TASK GOAL -
Reproduce every line of the records below word for word, omitting the pictures.

INPUT ROWS -
Start

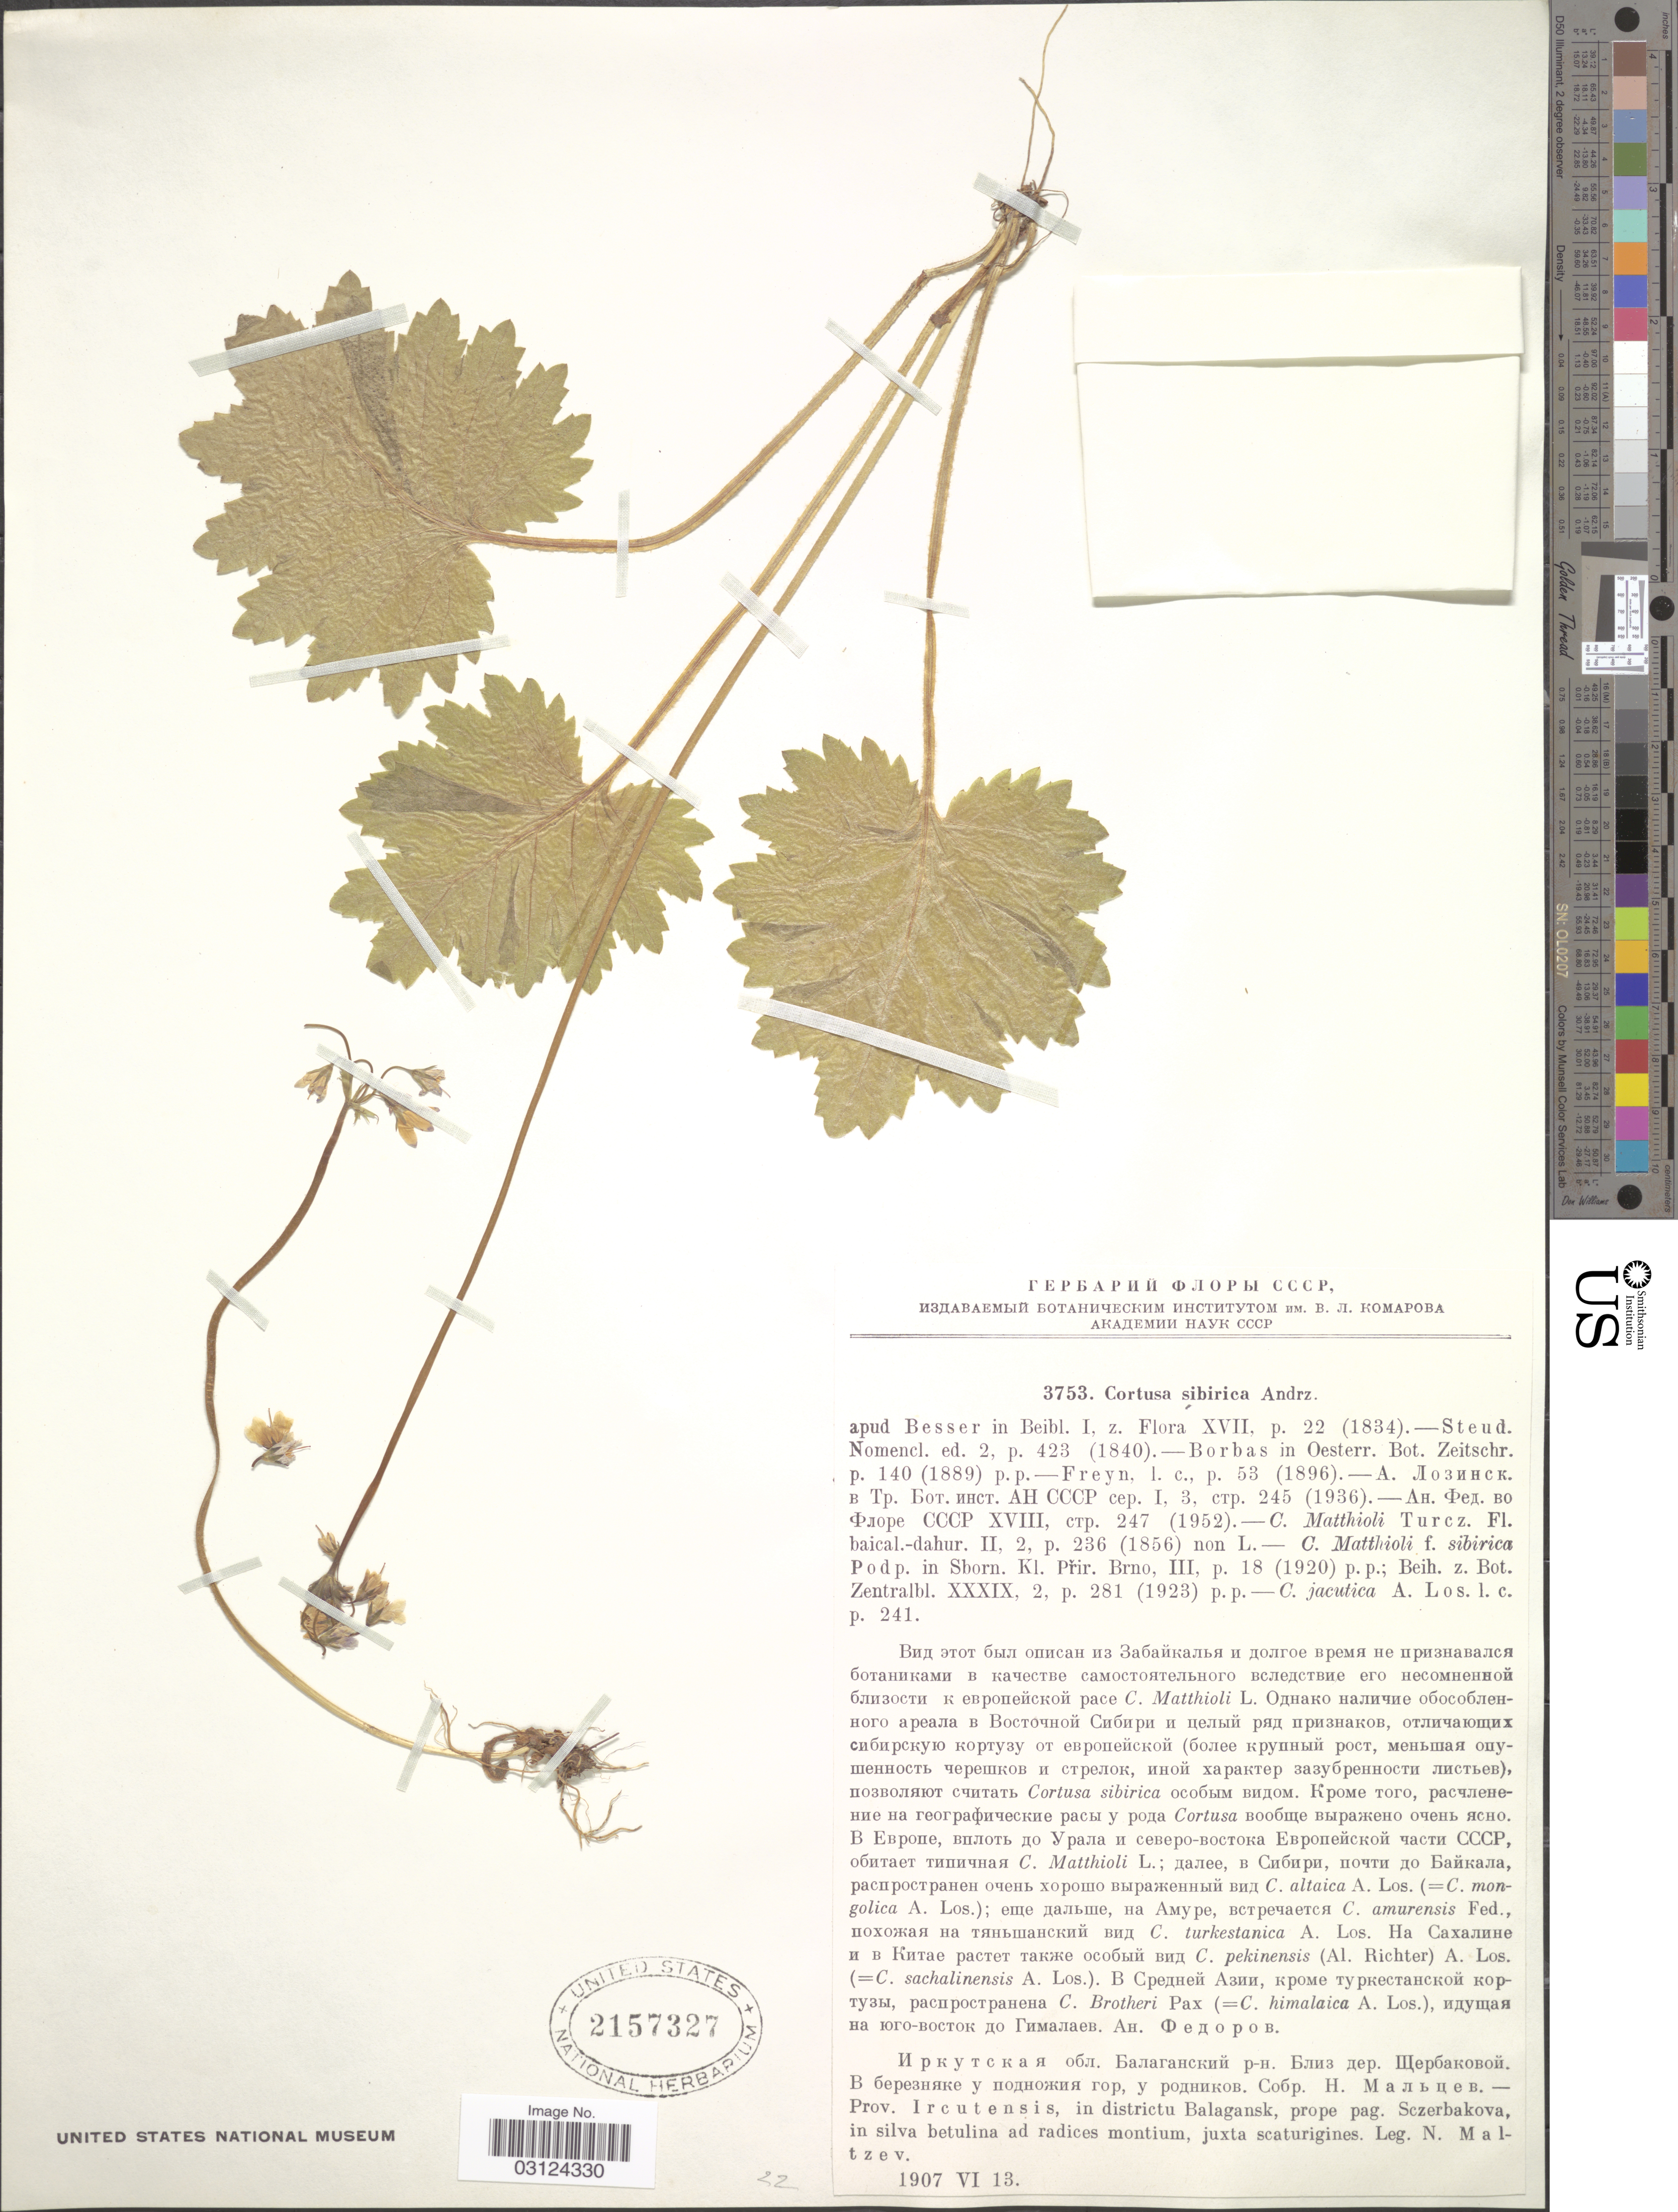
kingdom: Plantae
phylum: Tracheophyta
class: Magnoliopsida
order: Ericales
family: Primulaceae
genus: Cortusa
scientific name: Cortusa sibirica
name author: Andrz. ex Besser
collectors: N. Maltzev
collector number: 3753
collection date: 1907-06-13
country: Russian Federation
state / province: Irkutsk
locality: Prov. Ircutensis, in districtu Balagansk, prope pag. Sczerbakova, in silva betulina ad radices montium, juxta scaturigines.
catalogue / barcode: US 2157327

End

TASK RESULT -
kingdom: Plantae
phylum: Tracheophyta
class: Magnoliopsida
order: Ericales
family: Primulaceae
genus: Cortusa
scientific name: Cortusa sibirica
name author: Andrz. ex Besser
collectors: N. Maltzev
collector number: 3753
collection date: 1907-06-13
country: Russian Federation
state / province: Irkutsk
locality: Prov. Ircutensis, in districtu Balagansk, prope pag. Sczerbakova, in silva betulina ad radices montium, juxta scaturigines.
catalogue / barcode: US 2157327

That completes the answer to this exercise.